I’m making curtains for my windows! I’ve got two windows per room. I’m hanging individually addressable pixel fairy LEDs strands, 11 per window. I’ll be repeating the diagram for five rooms total (if the first room goes well!).
I think I’ve got all required info on the diagram.
Generally, that all looks workable.
Of course the devil’s in the details…
Your total current required for each window is at a workable level ~2.75A, but you’ll need to watch the voltage drop over the distances you’re expecting. The farthest curtain strip will be (guessing) 20’+ from the power supply. That may induce some drop for the last strip(s) depending on the size of power wire.
Data distances should be reasonable for the Dig-Uno. When you go to the larger scale setup, you’ll have to decide on how many separate strips you want to drive from a single GPIO. For simple brightness on/off, fade effects you can get away with chaining a few windows together on 1 pin. For more complicated time intensive effects, you may have to limit the LEDs per pin to keep the frame rate up.
Hey thanks! Heh, I wasn’t clear enough! I’m doing 5 rooms, but individually - I’ll have one Dig-Uno and one power supply in each room. It was suggested I use XLights to “pull them together”.
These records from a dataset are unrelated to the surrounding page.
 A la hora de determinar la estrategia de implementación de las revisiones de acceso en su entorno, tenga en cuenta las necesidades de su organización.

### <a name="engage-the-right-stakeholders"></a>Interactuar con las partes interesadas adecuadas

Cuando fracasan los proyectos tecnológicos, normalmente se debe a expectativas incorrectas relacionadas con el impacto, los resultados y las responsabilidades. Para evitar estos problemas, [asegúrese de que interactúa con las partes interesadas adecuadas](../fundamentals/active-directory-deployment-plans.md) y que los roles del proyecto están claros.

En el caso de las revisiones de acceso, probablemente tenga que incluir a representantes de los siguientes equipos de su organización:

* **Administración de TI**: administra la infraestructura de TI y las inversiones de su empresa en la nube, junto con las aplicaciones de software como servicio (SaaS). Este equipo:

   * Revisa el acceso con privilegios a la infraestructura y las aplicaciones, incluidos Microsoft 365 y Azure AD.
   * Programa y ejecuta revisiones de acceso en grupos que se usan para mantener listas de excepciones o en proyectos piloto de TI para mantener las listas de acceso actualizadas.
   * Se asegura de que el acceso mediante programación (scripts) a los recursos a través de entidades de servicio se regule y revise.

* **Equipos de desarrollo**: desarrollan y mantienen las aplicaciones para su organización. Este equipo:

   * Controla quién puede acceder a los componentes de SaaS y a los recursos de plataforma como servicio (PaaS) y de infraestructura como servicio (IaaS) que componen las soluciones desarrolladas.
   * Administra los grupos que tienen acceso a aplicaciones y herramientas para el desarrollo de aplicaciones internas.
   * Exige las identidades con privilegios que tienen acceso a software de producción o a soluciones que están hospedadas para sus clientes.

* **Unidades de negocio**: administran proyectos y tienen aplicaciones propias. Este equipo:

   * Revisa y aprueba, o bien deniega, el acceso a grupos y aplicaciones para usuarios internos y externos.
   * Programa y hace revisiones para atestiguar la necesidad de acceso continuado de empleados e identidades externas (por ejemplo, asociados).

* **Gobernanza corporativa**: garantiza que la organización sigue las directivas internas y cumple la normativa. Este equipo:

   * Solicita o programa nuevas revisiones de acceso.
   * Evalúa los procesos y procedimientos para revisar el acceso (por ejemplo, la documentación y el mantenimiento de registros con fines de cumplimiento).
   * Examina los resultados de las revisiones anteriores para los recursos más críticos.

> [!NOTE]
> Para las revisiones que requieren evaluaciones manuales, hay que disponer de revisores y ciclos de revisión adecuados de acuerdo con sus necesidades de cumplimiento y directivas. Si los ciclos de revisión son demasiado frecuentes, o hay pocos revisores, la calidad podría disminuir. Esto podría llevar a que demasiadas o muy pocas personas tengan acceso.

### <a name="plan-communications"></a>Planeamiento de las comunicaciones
If you would - suggest for me power wire size? I was THINKING 18awg for power/common, and 24awg for data/return. Also - I haven’t selected a power supply yet - but is 5V10A overkill per room since actual draw is 5.28A?
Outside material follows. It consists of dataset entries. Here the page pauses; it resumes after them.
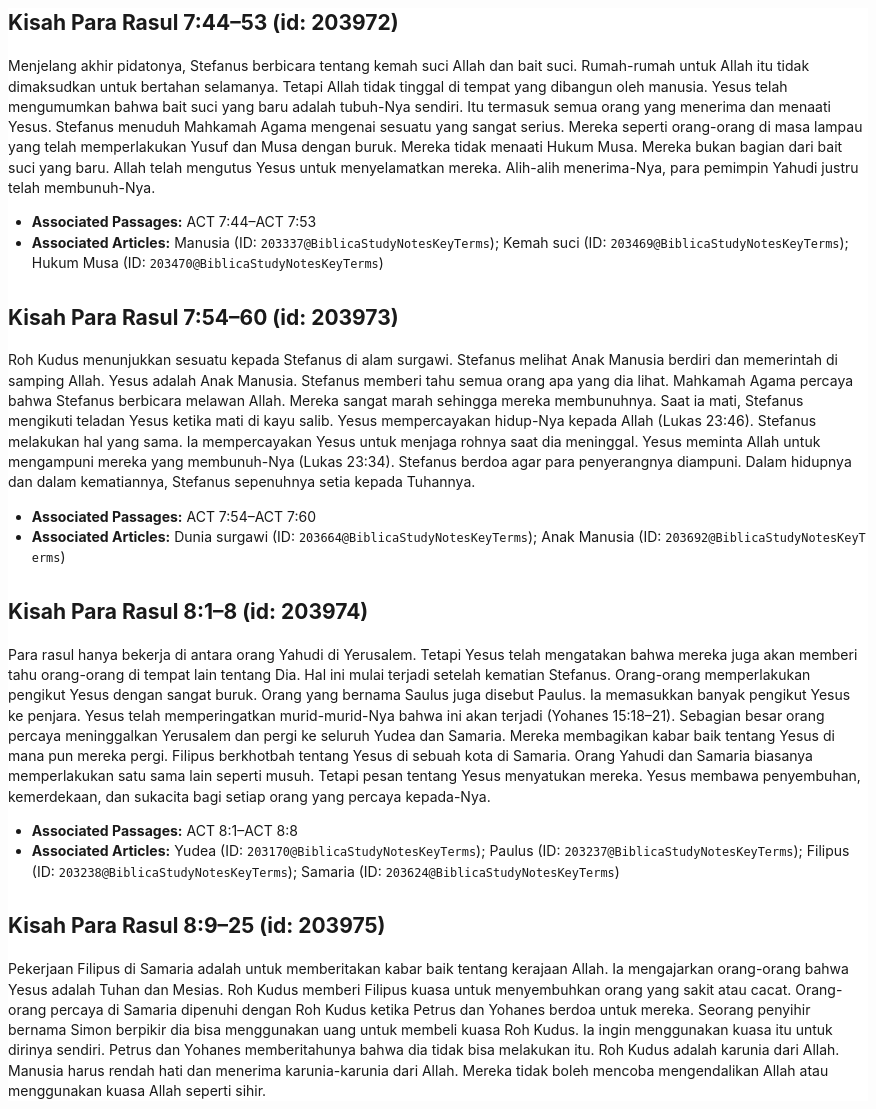 ## Kisah Para Rasul 7:44–53 (id: 203972)

Menjelang akhir pidatonya, Stefanus berbicara tentang kemah suci Allah dan bait suci. Rumah\-rumah untuk Allah itu tidak dimaksudkan untuk bertahan selamanya. Tetapi Allah tidak tinggal di tempat yang dibangun oleh manusia. Yesus telah mengumumkan bahwa bait suci yang baru adalah tubuh\-Nya sendiri. Itu termasuk semua orang yang menerima dan menaati Yesus. Stefanus menuduh Mahkamah Agama mengenai sesuatu yang sangat serius. Mereka seperti orang\-orang di masa lampau yang telah memperlakukan Yusuf dan Musa dengan buruk. Mereka tidak menaati Hukum Musa. Mereka bukan bagian dari bait suci yang baru. Allah telah mengutus Yesus untuk menyelamatkan mereka. Alih\-alih menerima\-Nya, para pemimpin Yahudi justru telah membunuh\-Nya.

* **Associated Passages:** ACT 7:44–ACT 7:53
* **Associated Articles:** Manusia (ID: `203337@BiblicaStudyNotesKeyTerms`); Kemah suci (ID: `203469@BiblicaStudyNotesKeyTerms`); Hukum Musa (ID: `203470@BiblicaStudyNotesKeyTerms`)

## Kisah Para Rasul 7:54–60 (id: 203973)

Roh Kudus menunjukkan sesuatu kepada Stefanus di alam surgawi. Stefanus melihat Anak Manusia berdiri dan memerintah di samping Allah. Yesus adalah Anak Manusia. Stefanus memberi tahu semua orang apa yang dia lihat. Mahkamah Agama percaya bahwa Stefanus berbicara melawan Allah. Mereka sangat marah sehingga mereka membunuhnya. Saat ia mati, Stefanus mengikuti teladan Yesus ketika mati di kayu salib. Yesus mempercayakan hidup\-Nya kepada Allah (Lukas 23:46\). Stefanus melakukan hal yang sama. Ia mempercayakan Yesus untuk menjaga rohnya saat dia meninggal. Yesus meminta Allah untuk mengampuni mereka yang membunuh\-Nya (Lukas 23:34\). Stefanus berdoa agar para penyerangnya diampuni. Dalam hidupnya dan dalam kematiannya, Stefanus sepenuhnya setia kepada Tuhannya.

* **Associated Passages:** ACT 7:54–ACT 7:60
* **Associated Articles:** Dunia surgawi (ID: `203664@BiblicaStudyNotesKeyTerms`); Anak Manusia (ID: `203692@BiblicaStudyNotesKeyTerms`)

## Kisah Para Rasul 8:1–8 (id: 203974)

Para rasul hanya bekerja di antara orang Yahudi di Yerusalem. Tetapi Yesus telah mengatakan bahwa mereka juga akan memberi tahu orang\-orang di tempat lain tentang Dia. Hal ini mulai terjadi setelah kematian Stefanus. Orang\-orang memperlakukan pengikut Yesus dengan sangat buruk. Orang yang bernama Saulus juga disebut Paulus. Ia memasukkan banyak pengikut Yesus ke penjara. Yesus telah memperingatkan murid\-murid\-Nya bahwa ini akan terjadi (Yohanes 15:18–21\). Sebagian besar orang percaya meninggalkan Yerusalem dan pergi ke seluruh Yudea dan Samaria. Mereka membagikan kabar baik tentang Yesus di mana pun mereka pergi. Filipus berkhotbah tentang Yesus di sebuah kota di Samaria. Orang Yahudi dan Samaria biasanya memperlakukan satu sama lain seperti musuh. Tetapi pesan tentang Yesus menyatukan mereka. Yesus membawa penyembuhan, kemerdekaan, dan sukacita bagi setiap orang yang percaya kepada\-Nya.

* **Associated Passages:** ACT 8:1–ACT 8:8
* **Associated Articles:** Yudea (ID: `203170@BiblicaStudyNotesKeyTerms`); Paulus (ID: `203237@BiblicaStudyNotesKeyTerms`); Filipus (ID: `203238@BiblicaStudyNotesKeyTerms`); Samaria (ID: `203624@BiblicaStudyNotesKeyTerms`)

## Kisah Para Rasul 8:9–25 (id: 203975)

Pekerjaan Filipus di Samaria adalah untuk memberitakan kabar baik tentang kerajaan Allah. Ia mengajarkan orang\-orang bahwa Yesus adalah Tuhan dan Mesias. Roh Kudus memberi Filipus kuasa untuk menyembuhkan orang yang sakit atau cacat. Orang\-orang percaya di Samaria dipenuhi dengan Roh Kudus ketika Petrus dan Yohanes berdoa untuk mereka. Seorang penyihir bernama Simon berpikir dia bisa menggunakan uang untuk membeli kuasa Roh Kudus. Ia ingin menggunakan kuasa itu untuk dirinya sendiri. Petrus dan Yohanes memberitahunya bahwa dia tidak bisa melakukan itu. Roh Kudus adalah karunia dari Allah. Manusia harus rendah hati dan menerima karunia\-karunia dari Allah. Mereka tidak boleh mencoba mengendalikan Allah atau menggunakan kuasa Allah seperti sihir.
Thinking about it - I could move the power splice points to the middle of each “curtain” instead of one end - Not sure how much help that’d be though…
EDIT: I looked at the DigUno pinout… It has two channels, for two LED strips. But then - where do I connect my “return” wires? I’m using these: https://www.aliexpress.us/item/3256805230984918.html which is based on the WS2812B.
The voltage drop issues are simple Ohm’s law calculations based on the worst case current flow you’ll need, and the length and size of wire you choose. There are a couple of good calculators in the KB that can help. In general you can’t “overkill” on PS’s (within reason) and more capability is better. Many supplies “rated @ 10A” actually start to fail miserably at 6 or 7A loads.
Putting the injection points in the middle of strip rather than the end is a simple way of distributing and voltage drops to reduce the impact.
Never used those style LEDs myself, but I would guess the “Return” is the equivalent of Dout for the last LED of the strip(?).
I think the return is so that you can create a curtain/matrix and not have to run the data line from the end of the string back up to the top to go IN the next string. You would wire the beginning of your first string:
to + power
to - power
Data to controller data pin.
Return (at beginning of first string) would go to Data of second string.
*The end of the first string you would tie the Data to the return (of the same string), thus giving you a path back to the top. I don’t think that ‘return’ wire is connected to anything. It is just a way to get back to the top of the string.
Second string: beginning of it Return ties to Data of 3rd string. End of second string tie data and return together.
**When you get to the end of the last string you don’t need to tie anything to the return. So basically your diagram minus that long blue/green return wires to the controller and the last connecting at the end of the last string.
Hey yeah thanks! That’s how I’ll do it. I guess I was stuck in the WS2815 mindset (the only other LED’s I’ve used) and thought of it as a “backup” not a “return”.
A bit different than you took the time (THANKS!) to draw out - I’m going to make both sides wired the same, rather than mirror image them, just because it’s easier to program with each window wired for the same direction.
That’s an interesting thought, although it means they’ve added a spare piece of wire that “does nothing” (until you use it for something).
Easy enough to tell with a strip in hand, just use an ohmmeter on the both ends of that line. If you get 0 ohms (or close to) that’s just a piece of wire, anything appreciably above that and there’s probably some electronics in the way…
They actually sell WS2811 12mm bullet icicle strings that work the same way. Granted they are already preconfigured and not diy each drop… Same concept though.